Históricamente en Europa descubrir que uno tenía antepasados judíos era un motivo de vergüenza, y también de preocupación por la discriminación y persecución consiguientes. El nazismo llevó hasta el extremo esta paranoia genética, basándose en la convicción de que ser judío es pertenecer a una “raza”, cuando lo cierto es que es –o debería ser– tener una fe. Claro que entre los propios judíos se había generalizado la idea de que la identidad judía se transmite de padres a hijos, independientemente de las convicciones religiosas que uno tenga.*

Hoy, aunque sigue existiendo el antijudaísmo, también hay una corriente de simpatía hacia los judíos, por diversas razones. De modo que ahora encontramos a personas no practicantes del judaísmo que al descubrir sus orígenes judíos sienten cierto orgullo, como si esa “carga genética” tuviera algún tipo de virtud.

Los cristianos sabemos que nuestra identidad no está en los genes. Aunque estos pueden influirnos en cuestiones como el aspecto físico, la salud o alguna predisposición natural, lo que nosotros somos es básicamente lo que nosotros elegimos.

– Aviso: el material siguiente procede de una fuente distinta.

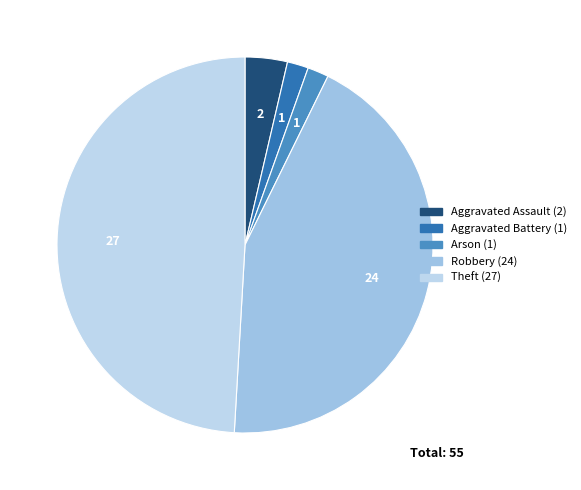

Is there any slice that represents more than half of the pie?

No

Uno no es cristiano (ni judío, ni de otra fe) porque sus padres y varias generaciones de antepasados lo fueran, sino porque ha elegido seguir a Cristo; en él «no hay griego ni judío, circuncisión ni incircuncisión, bárbaro ni extranjero, esclavo ni libre, sino que Cristo es el todo y en todos» (Colosenses 3: 11).

* Esta vinculación genética es el fundamento del ius sanguinis o derecho de sangre, gracias al que una persona adquiere la nacionalidad en un país por el hecho de ser descendiente de nacionales de ese país, aunque haya nacido en otro lugar. Una ley de 2015 permitió que los descendientes de los judíos españoles expulsados en 1492 pudieran adquirir la nacionalidad española.

[Imagen: Joaquín Turina Areal (1847-1903), ‘Expulsión de los judíos de Sevilla’.]